Stage or Activity using the HDFS Connection

Required Server Properties

Stage Read from Sequence File
Activity Run Hadoop Pig

Hadoop 1.x Parameters

fs.default.name: Specifies the node and port on which Hadoop runs.
For example, hdfs://152.144.226.224:9000
mapred.job.tracker: Specifies the hostname or IP address, and port on which the MapReduce job tracker runs. If the host name is entered as local, then jobs are run as a single map and reduce task.
For example, 152.144.226.224:9001
dfs.namenode.name.dir: Specifies where on the local files system a DFS name node should store the name table. If this is a comma-delimited list of directories, then the name table is replicated in all of the directories, for redundancy.
For example, file:/home/hduser/Data/namenode
dfs.datanode.data.dir: Specifies where on the local file system a DFS data node should store its blocks. If this is a comma-delimited list of directories, then data will be stored in all the named directories that are usually on different devices. Directories that do not exist are ignored.
For example, file:/home/hduser/Data/datanode
hadoop.tmp.dir: Specifies the base location for other temporary directories.
For example, /home/hduser/Data/tmp

Hadoop 2.x Parameters

fs.defaultFS: Specifies the node and port on which Hadoop runs.
For example, hdfs://152.144.226.224:9000.

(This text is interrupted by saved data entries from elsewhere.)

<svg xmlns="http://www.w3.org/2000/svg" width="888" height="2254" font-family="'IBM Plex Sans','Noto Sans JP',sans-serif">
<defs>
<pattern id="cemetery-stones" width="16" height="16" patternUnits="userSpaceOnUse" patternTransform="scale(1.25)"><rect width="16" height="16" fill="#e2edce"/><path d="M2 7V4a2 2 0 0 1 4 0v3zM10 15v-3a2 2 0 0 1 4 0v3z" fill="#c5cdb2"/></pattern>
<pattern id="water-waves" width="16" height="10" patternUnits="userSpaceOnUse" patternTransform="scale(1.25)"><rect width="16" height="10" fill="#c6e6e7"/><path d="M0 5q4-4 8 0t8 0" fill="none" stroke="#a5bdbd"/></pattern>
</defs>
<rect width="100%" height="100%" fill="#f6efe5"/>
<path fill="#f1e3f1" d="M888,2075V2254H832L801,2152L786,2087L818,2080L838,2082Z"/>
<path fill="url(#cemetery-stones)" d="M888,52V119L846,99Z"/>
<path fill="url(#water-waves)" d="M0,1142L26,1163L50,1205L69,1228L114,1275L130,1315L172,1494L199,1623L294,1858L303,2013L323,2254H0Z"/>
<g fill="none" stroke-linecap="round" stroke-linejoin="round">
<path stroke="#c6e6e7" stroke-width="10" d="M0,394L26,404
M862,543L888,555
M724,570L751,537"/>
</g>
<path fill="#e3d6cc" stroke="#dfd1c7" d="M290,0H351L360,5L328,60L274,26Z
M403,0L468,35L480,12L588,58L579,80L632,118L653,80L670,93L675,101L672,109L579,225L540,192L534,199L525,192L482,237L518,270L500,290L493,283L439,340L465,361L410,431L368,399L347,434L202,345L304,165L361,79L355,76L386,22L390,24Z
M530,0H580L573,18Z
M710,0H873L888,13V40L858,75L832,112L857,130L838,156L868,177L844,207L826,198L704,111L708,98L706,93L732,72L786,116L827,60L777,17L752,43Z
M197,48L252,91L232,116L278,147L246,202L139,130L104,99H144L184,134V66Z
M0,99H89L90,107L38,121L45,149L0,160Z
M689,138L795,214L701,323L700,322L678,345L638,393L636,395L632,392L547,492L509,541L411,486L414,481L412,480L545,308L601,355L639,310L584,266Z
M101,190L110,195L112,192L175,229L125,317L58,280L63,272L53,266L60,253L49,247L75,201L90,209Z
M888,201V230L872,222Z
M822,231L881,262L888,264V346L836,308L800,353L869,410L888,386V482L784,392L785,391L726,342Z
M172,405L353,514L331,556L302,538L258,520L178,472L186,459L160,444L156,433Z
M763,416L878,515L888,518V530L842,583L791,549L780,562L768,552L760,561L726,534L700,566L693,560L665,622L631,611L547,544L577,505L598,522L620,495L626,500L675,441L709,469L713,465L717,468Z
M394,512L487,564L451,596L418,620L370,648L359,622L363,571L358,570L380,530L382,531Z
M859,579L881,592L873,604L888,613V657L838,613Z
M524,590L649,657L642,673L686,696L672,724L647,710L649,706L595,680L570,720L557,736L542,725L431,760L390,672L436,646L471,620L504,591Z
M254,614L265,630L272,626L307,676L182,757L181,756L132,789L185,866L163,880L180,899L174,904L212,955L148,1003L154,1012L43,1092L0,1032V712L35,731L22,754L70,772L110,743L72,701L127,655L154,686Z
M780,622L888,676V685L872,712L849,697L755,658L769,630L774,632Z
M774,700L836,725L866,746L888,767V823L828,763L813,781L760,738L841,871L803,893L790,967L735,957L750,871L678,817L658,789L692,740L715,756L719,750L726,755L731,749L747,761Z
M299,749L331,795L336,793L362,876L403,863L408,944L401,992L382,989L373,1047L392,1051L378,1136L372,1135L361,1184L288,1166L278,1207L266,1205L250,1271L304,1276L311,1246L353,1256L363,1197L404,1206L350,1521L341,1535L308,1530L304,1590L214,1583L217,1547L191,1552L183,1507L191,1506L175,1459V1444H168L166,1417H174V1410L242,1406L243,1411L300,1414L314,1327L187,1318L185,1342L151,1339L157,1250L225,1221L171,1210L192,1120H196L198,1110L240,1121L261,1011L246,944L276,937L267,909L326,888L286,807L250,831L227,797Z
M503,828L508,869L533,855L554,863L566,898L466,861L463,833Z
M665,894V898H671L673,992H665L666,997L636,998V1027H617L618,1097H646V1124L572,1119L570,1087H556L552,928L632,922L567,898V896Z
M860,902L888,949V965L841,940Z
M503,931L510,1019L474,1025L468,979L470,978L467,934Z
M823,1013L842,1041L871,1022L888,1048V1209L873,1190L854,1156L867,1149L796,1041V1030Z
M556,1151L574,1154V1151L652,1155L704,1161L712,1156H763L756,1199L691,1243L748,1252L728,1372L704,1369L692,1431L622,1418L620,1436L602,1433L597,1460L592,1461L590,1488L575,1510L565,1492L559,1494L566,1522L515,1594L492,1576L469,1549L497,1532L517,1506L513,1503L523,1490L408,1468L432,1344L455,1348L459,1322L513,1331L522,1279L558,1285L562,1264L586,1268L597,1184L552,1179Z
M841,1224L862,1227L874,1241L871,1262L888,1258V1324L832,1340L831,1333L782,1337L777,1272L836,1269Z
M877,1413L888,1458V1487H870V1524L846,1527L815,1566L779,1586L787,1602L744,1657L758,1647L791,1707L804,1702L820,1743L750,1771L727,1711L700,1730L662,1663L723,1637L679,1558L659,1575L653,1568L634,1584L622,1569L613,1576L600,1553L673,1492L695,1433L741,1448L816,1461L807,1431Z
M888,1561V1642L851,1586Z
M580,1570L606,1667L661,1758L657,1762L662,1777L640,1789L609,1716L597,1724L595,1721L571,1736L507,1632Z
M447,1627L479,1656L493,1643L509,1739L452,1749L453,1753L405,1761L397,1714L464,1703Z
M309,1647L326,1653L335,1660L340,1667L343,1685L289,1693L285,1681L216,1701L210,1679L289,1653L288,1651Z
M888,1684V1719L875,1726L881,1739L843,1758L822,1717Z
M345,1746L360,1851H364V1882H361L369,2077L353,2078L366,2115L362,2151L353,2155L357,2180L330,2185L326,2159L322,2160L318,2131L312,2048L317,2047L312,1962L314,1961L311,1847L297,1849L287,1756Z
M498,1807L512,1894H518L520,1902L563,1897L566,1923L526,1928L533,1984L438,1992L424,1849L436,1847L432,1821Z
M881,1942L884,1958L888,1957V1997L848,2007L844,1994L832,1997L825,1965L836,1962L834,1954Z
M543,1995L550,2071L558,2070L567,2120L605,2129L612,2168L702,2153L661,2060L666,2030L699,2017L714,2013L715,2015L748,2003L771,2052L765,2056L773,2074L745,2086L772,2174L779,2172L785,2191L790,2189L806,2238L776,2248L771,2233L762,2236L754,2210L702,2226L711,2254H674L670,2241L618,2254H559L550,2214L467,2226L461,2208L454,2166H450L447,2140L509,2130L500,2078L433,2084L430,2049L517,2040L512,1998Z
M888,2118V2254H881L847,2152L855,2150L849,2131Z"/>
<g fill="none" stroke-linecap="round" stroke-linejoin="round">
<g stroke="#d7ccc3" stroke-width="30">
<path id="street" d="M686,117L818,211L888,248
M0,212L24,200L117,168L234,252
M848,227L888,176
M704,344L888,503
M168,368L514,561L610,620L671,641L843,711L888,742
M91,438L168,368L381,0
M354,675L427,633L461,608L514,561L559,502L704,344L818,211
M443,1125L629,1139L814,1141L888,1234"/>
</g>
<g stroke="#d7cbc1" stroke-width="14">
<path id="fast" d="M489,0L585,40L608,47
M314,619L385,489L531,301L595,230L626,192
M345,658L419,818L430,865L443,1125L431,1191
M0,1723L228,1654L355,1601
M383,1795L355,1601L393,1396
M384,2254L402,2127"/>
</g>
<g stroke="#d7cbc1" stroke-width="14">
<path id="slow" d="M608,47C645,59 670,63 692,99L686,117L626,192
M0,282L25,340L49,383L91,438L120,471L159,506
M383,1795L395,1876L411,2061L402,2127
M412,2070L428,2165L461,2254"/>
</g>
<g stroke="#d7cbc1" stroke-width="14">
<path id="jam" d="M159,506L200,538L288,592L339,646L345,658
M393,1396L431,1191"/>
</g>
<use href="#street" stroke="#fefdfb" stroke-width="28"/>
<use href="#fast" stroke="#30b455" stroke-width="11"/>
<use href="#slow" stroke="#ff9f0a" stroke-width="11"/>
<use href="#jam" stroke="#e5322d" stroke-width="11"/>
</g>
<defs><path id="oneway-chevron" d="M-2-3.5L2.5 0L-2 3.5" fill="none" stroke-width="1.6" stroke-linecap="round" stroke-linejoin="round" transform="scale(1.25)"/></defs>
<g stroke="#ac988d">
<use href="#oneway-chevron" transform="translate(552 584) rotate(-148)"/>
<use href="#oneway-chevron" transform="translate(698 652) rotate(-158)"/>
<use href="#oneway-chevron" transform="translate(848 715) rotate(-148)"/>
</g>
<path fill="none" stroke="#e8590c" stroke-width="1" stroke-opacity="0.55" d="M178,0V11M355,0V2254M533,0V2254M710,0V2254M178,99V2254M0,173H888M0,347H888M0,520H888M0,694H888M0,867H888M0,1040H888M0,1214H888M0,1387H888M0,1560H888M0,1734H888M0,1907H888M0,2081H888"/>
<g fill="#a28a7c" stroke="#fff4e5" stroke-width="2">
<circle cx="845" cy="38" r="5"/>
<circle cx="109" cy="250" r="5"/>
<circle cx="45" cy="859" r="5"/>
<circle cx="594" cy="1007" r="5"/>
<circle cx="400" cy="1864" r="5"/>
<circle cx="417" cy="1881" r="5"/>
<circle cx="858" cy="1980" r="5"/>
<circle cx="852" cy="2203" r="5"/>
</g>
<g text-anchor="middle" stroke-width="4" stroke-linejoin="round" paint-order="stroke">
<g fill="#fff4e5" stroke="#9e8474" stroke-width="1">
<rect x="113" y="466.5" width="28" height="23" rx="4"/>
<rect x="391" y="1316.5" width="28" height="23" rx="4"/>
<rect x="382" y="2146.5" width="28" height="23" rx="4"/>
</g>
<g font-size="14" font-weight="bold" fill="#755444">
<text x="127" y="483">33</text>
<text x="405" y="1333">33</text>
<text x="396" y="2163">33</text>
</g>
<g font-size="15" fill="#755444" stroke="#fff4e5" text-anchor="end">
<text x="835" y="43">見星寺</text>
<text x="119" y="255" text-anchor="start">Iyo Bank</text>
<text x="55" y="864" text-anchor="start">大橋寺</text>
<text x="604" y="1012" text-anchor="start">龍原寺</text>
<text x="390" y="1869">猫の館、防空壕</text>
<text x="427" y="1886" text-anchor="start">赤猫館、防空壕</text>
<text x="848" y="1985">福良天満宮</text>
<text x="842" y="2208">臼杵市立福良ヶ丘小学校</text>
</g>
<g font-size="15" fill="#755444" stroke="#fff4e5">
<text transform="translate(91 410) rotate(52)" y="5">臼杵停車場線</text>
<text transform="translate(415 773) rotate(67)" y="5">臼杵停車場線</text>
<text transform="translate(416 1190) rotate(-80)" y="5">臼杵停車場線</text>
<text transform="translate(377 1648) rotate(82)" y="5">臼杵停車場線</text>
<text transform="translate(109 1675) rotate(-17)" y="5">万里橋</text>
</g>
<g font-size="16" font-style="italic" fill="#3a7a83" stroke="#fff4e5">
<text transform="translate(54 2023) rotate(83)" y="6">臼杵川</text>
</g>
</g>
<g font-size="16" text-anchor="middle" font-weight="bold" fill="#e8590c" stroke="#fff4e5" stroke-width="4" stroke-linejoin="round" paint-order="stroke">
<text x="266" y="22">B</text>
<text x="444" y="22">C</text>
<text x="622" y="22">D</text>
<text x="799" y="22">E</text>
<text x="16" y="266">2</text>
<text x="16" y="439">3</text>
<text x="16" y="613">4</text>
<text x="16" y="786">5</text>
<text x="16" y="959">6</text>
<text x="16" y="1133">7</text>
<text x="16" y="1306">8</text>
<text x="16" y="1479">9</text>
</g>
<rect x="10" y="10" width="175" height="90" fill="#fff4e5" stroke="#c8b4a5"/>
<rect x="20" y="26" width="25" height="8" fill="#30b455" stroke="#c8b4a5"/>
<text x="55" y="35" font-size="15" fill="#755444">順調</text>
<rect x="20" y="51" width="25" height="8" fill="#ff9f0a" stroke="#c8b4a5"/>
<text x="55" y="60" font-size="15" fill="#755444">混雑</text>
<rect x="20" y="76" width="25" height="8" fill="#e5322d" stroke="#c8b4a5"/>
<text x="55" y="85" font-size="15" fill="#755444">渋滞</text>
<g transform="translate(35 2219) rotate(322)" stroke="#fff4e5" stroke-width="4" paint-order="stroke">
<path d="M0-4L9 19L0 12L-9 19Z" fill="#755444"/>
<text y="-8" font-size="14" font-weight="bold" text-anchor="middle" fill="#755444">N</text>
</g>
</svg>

Note: For Spectrum versions 11.0 and earlier, the parameter name fs.defaultfs must be used. Note the case difference.
For versions 11 SP1 and onwards, both the names fs.defaultfs and fs.defaultFS are valid. We recommend using the parameter name fs.defaultFS Spectrum™ Technology Platform 11 SP1 onwards.
yarn.resourcemanager.resource-tracker.address: Specifies the hostname or IP-address of the Resource Manager.
For example, 152.144.226.224:8025
yarn.resourcemanager.scheduler.address: Specifies the address of the Scheduler Interface.
For example, 152.144.226.224:8030
yarn.resourcemanager.address: Specifies the address of the Applications Manager interface that is contained in the Resource Manager.
For example, 152.144.226.224:8041
mapreduce.jobhistory.address: Specifies the host name or IP address, and port on which the MapReduce Job History Server is running.
For example, 152.144.226.224:10020
mapreduce.application.classpath: Specifies the CLASSPATH for Map Reduce applications. This CLASSPATH denotes the location where classes related to Map Reduce applications are found.
Note: The entries should be comma separated.

For example
$HADOOP_CONF_DIR, $HADOOP_COMMON_HOME/share/hadoop/common/*, $HADOOP_COMMON_HOME/share/hadoop/common/lib/*, $HADOOP_HDFS_HOME/share/hadoop/hdfs/*, $HADOOP_HDFS_HOME/share/hadoop/hdfs/lib/*, $HADOOP_MAPRED_HOME/share/hadoop/mapreduce/*, $HADOOP_MAPRED_HOME/share/hadoop/mapreduce/lib/*, $HADOOP_YARN_HOME/share/hadoop/yarn/*, $HADOOP_YARN_HOME/share/hadoop/yarn/lib/*

mapreduce.app-submission.cross-platform: Handles various platform issues that arise if your Spectrum server runs on a Windows machine, and you install Cloudera on it. If your Spectrum server and Cloudera are running on different Operating Systems, then enter the value of this parameter as true. Else, mark it as false.
Note: Cloudera does not support Windows clients. Configuring this parameter is a workaround and not a solution to all resulting platform issues.

If you have checked the Kerberos checkbox above, then add the below Kerberos configuration properties additionally:

hadoop.security.authentication: The type of authentication security being used. Enter the value kerberos.
yarn.resourcemanager.principal: The Kerberos principal being used for the resource manager for your Hadoop YARN resource negotiator.
For example, yarn/_HOST@HADOOP.COM
dfs.namenode.kerberos.principal: The Kerberos principal being used for the namenode of your Hadoop Distributed File System (HDFS).
For example, hdfs/_HOST@HADOOP.COM
dfs.datanode.kerberos.principal: The Kerberos principal being used for the datanode of your Hadoop Distributed File System (HDFS).
For example, hdfs/_HOST@HADOOP.COM

Stage Read from File
Stage Write to File
Stage Read from Hive ORC File
Stage Write to Hive ORC File

Hadoop 1.x Parameters

fs.default.name: Specifies the node and port on which Hadoop runs.
For example, hdfs://152.144.226.224:9000

Hadoop 2.x Parameters

fs.defaultFS: Specifies the node and port on which Hadoop runs.
For example, hdfs://152.144.226.224:9000.

Note: For Spectrum versions 11.0 and earlier, the parameter name fs.defaultfs must be used. Note the case difference.
For versions 11 SP1 and onwards, both the names fs.defaultfs and fs.defaultFS are valid. We recommend using the parameter name fs.defaultFS Spectrum™ Technology Platform 11 SP1 onwards.

To test the connection, click Test.
Click Save.

After you have defined a connection to an HDFS cluster, it becomes available in source and sink stages in Enterprise Designer, such as Read from File and Write to File. You can select the HDFS cluster when you click Remote Machine when defining a file in a source or sink stage.